The following information was provided by the licensee via email:

"This 60-day telephone notification is being made under the reporting requirements specified by 10 CFR 50.73(a)(2)(iv)(A) and 10 CFR 50.73(a)(1) to describe an invalid actuation of the auxiliary feedwater system. At 1949 Central Daylight Time (CDT), on 7/22/22, an invalid actuation of the auxiliary feedwater system occurred due to human error. At the time of the event, Wolf Creek Generating Station was coming out of a forced outage. Plant conditions were 47 percent power with operators increasing power approximately 10 percent per hour. At this power level there was one main feedwater pump in service and Operations was performing the procedure to place the second main feedwater pump into service. A control room operator was verifying that the control oil switches were not tripped for the main feedwater pumps by verifying the bulbs for both the 'A' and 'B' trains were not lit. To verify the unlit bulbs were not burnt out, the operator was pushing the lamp test buttons. The operator successfully verified the 'A' train, but on the 'B' train the operator mistakenly pushed the bi-stable which is located directly above the bulb rather than the lamp test button. This bi-stable is the low oil pressure switch for the 'A' main feedwater pump. Because the second feedwater pump was not running yet, this caused a 'two out of two' signal for low oil pressure and caused an auxiliary feedwater system actuation.

"The auxiliary feedwater system responded correctly and was returned to standby condition.
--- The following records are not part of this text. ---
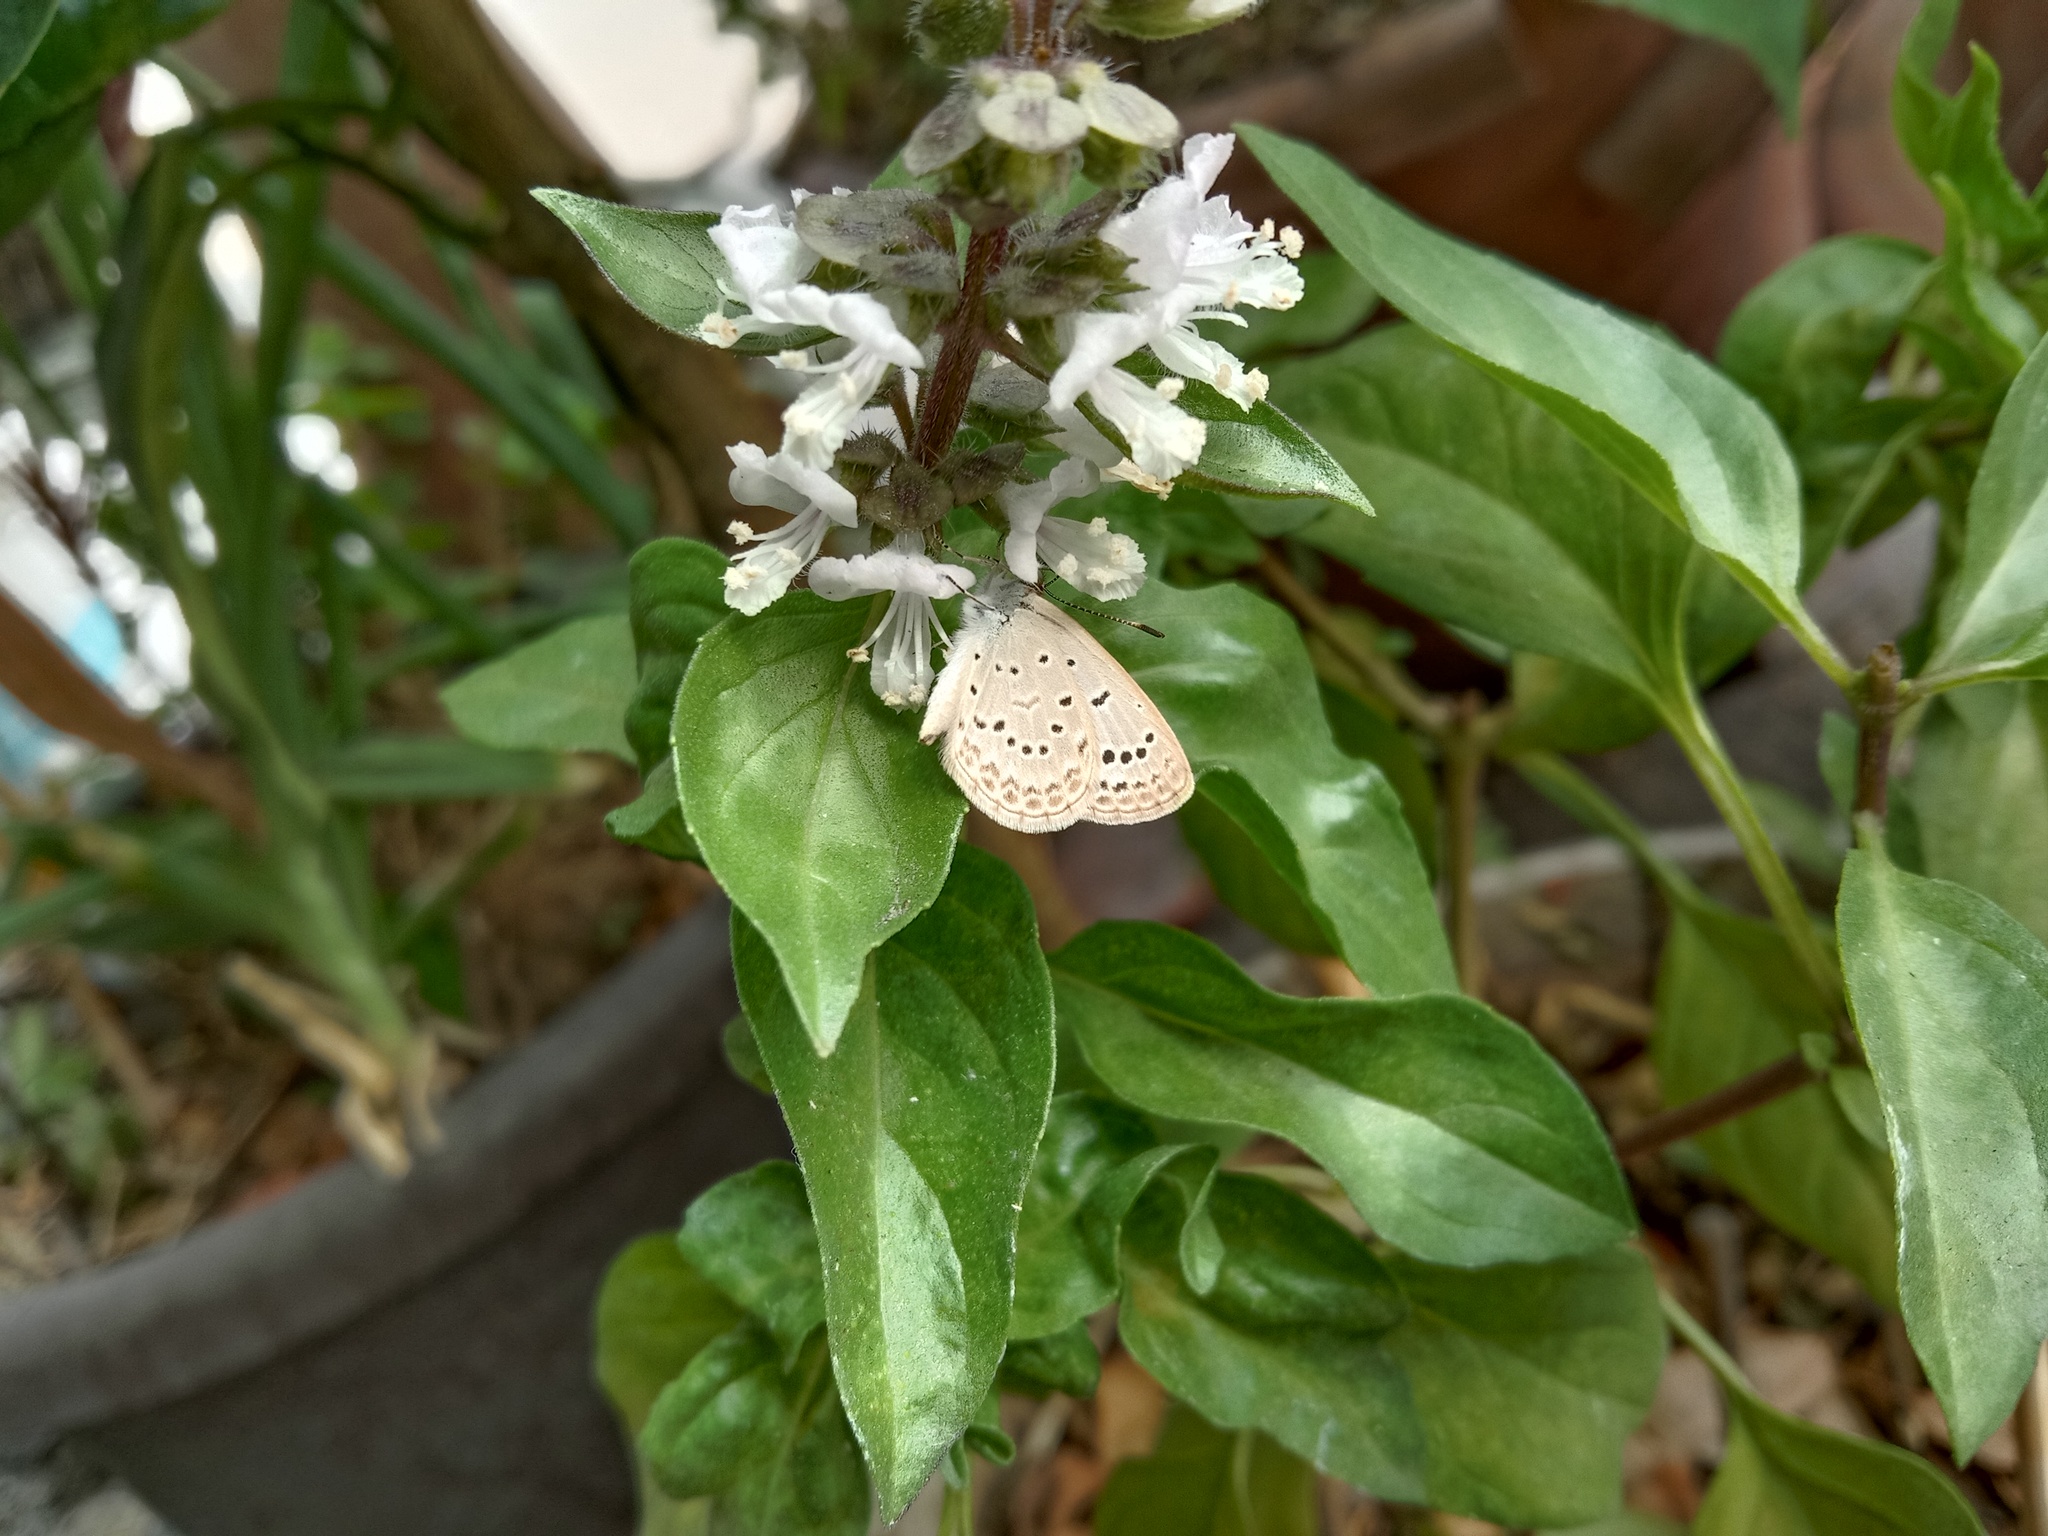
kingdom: Animalia
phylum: Arthropoda
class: Insecta
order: Lepidoptera
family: Lycaenidae
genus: Pseudozizeeria
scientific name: Pseudozizeeria maha
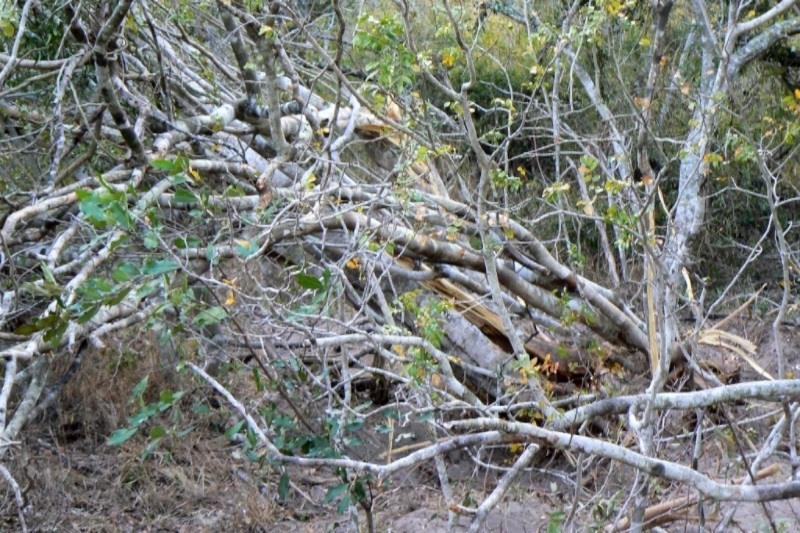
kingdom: Plantae
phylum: Tracheophyta
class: Magnoliopsida
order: Fabales
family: Fabaceae
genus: Dialium
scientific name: Dialium schlechteri
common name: Zulu pod-berry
"The Senior Resident Inspector has been notified."


Part 21
Event Number: 56052
Rep Org: Framatome Anp
Licensee:
Region: 2
City: Birmingham   State: AL
County:
License #:
Agreement: N
Docket:
NRC Notified By: Catherine Galloway
HQ OPS Officer: Brian P. Smith
Notification Date: 08/17/2022
Notification Time: 17:40 [ET]
Event Date: 05/23/2022
Event Time: 12:00 [CDT]
Last Update Date: 08/17/2022
Emergency Class: Non Emergency
10 CFR Section:
21.21(a)(2) - Interim Eval Of Deviation
Person (Organization):
Miller, Mark (R2DO)
Part 21/50.55 Reactors, - (EMAIL)
Orth, Steve (R3DO)
Werner, Greg (R4DO)
Jackson, Don (R1DO)
Event Text
PART 21 INTERIM REPORT OF DEVIATION

The following is a summary of a report provided by Southern Nuclear:

On May 23, 2022, Framatome notified Farley Nuclear Power Plant, among other plants, by letter of a potential nonconformance in certain Siemens medium voltage circuit breakers that could create a substantial safety hazard in certain applications. Southern Nuclear has determined that additional time beyond the 60-day evaluation period is needed to perform the necessary walkdowns of the installed equipment and complete the substantial safety hazard evaluation for reportability in accordance with 10 CFR 21. At the time, Framatome did not have enough information to determine where licensees intended to or had installed the supplied breakers, or how many breakers within the population supplied were actually nonconforming. The interim report does not describe details of the nonconformance and the original May 23, 2022 letter was not sent to the Headquarters Operations Center.